Globalizing the Wild Blueberry

by John Tarleton
August 2002

Wild blueberries. They are everywhere these days - in breakfast cereals, jams, muffins, pancakes, pop tarts and sold alone. They flourish in the highly acidic soil of northern Maine, New Brunswick and Nova Scotia and are harvested in August by hundreds of migrants including this reporter. It's backbreaking work that attracts a diverse collection of people. At once idyllic and brutal, this unique harvest may soon be a thing of the past.

Historically, the wild blueberry's journey to your breakfast table has begun in a rake, the 18-inch-wide, metal-tined scooping device used to comb the low-lying blueberry vines. Mexicans, Mic Mac (Mi'Kmaq) Indians from eastern Canada, crusty gutter punks and free-floating hippies take to the fields at dawn's first light. Bent over in the blazing sun, the rakers slowly vacuum the blue carpet that covers the fields.
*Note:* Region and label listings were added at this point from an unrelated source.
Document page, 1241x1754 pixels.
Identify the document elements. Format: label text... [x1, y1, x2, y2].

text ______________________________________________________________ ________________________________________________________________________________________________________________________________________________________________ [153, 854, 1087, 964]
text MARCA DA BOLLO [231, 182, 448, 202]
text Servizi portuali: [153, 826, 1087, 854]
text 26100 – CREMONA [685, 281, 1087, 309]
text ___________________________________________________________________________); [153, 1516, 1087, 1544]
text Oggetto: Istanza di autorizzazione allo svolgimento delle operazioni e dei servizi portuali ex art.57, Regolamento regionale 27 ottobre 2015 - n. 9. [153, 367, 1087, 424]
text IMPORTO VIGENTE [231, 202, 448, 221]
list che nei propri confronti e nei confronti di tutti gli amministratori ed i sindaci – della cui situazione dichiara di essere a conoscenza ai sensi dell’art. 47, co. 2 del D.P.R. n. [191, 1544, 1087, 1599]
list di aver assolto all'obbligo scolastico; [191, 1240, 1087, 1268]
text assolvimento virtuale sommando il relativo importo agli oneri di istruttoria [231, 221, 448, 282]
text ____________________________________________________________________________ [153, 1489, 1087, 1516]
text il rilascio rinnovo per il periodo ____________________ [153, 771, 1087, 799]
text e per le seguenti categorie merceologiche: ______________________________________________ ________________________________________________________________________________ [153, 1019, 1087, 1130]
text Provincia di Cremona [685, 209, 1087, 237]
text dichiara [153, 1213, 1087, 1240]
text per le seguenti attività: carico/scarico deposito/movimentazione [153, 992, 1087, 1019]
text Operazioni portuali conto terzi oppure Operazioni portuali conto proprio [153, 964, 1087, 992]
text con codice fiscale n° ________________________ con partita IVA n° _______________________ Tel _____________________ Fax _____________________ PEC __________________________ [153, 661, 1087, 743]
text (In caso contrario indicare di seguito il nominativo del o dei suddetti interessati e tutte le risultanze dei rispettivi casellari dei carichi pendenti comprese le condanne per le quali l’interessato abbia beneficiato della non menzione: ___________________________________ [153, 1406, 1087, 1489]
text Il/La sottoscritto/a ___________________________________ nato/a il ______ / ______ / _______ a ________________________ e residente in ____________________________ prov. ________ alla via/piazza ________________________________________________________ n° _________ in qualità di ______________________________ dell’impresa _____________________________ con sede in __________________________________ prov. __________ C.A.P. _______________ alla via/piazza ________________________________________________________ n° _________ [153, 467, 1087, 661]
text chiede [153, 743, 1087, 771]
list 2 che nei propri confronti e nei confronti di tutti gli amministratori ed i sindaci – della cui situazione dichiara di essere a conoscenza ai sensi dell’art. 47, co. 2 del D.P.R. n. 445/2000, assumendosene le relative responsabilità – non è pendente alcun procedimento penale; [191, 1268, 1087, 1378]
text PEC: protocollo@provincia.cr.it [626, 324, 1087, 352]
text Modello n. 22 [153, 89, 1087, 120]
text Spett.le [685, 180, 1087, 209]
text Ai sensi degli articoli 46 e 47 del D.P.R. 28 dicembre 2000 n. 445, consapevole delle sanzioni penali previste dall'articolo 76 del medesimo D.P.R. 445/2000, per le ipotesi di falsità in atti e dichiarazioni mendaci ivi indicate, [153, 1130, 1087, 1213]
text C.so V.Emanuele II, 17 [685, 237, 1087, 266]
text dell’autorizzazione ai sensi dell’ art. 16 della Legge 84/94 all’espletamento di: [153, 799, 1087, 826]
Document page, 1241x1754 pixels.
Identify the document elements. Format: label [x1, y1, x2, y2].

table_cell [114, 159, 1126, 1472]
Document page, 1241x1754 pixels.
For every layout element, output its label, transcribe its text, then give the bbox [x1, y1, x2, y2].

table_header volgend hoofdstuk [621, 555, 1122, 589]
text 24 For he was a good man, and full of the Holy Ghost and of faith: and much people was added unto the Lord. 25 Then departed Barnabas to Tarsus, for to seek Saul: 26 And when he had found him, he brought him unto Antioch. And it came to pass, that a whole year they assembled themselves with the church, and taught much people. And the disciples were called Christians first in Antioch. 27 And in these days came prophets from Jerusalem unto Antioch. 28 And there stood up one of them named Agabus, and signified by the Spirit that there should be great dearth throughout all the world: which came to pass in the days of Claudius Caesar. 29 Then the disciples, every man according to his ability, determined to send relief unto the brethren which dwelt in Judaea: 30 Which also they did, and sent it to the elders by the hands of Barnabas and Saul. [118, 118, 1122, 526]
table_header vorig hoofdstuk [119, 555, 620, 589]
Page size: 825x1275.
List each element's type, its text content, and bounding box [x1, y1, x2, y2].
The sun's slow-arcing trajectory traces the course of the day. You are keenly alert to every cloud, shadow and gentle late afternoon breeze. Paid by production, rakers can choose when to eat or rest, hop in a nearby stream or just hang out with friends. It's not uncommon to see people sitting in a circle in the middle of the field sharing a big fat spliff, sometimes with the crew boss. Yet, most of the time, people rake with a desperate intensity. Fired by various dreams, they seek to make the most of their time in what is still, potentially, one of the most lucrative migrant gigs around. The trick is in the wielding of the rake - a special pushing and twisting motion of the wrists that teases the ripe berries from the grasp of the vine without crushing the fruit. A strong back comes in handy, too.

I stretch and meditate for an hour before work and try to cruise along at 1,200-1,500 lbs. per day, earning roughly 10 cents per lb. Crews of as many as 100 people work side-by-side in long 20-foot-wide rows marked off by thin white twine. Raking can be highly competitive. Eventually, though, you realize it's a waste of time to compare yourself to others. Someone will always be faster. At day's end, there's a sublime satisfaction to coming off the field totally spent knowing you've done the best you can. Back at camp, sleep comes easily though blueberries have a way of popping up in your dreams.

The harvest can also be a nightmare, though. Many people don't find as much "blue gold" as they hope for. As with most farm work, injury rates are disproportionately high. Pesticide usage is widespread. Maine's Washington County, the self-proclaimed "Blueberry Capital of the World," is the poorest county in a poor state, with 34,000 inhabitants scattered over a heavily wooded area larger than Delaware and Rhode Island combined.

Maine's annual wild blueberry production has more than tripled from 24 million to 75 million lbs. per year. over the past two decades, and in that time, a small, locally-controlled industry has been increasingly assimilated into the global economy.

Last year, independent growers received the same price (31 cents) they received in 1976. The box price for rakers has also remained stagnant or declined.

Cherryfield Foods, a subsidiary of a Canadian frozen foods conglomerate, is now the largest blueberry grower in Maine, owning or managing over 12,000 acres of land. It once hired 800-1,200 rakers per season. It now makes do with 250. Mechanical harvesters are more cost-effective even though they are prone to tearing plants from their roots and recover as little as 60 percent of the berries that a hand raker gets. Such is progress in the era of globalization.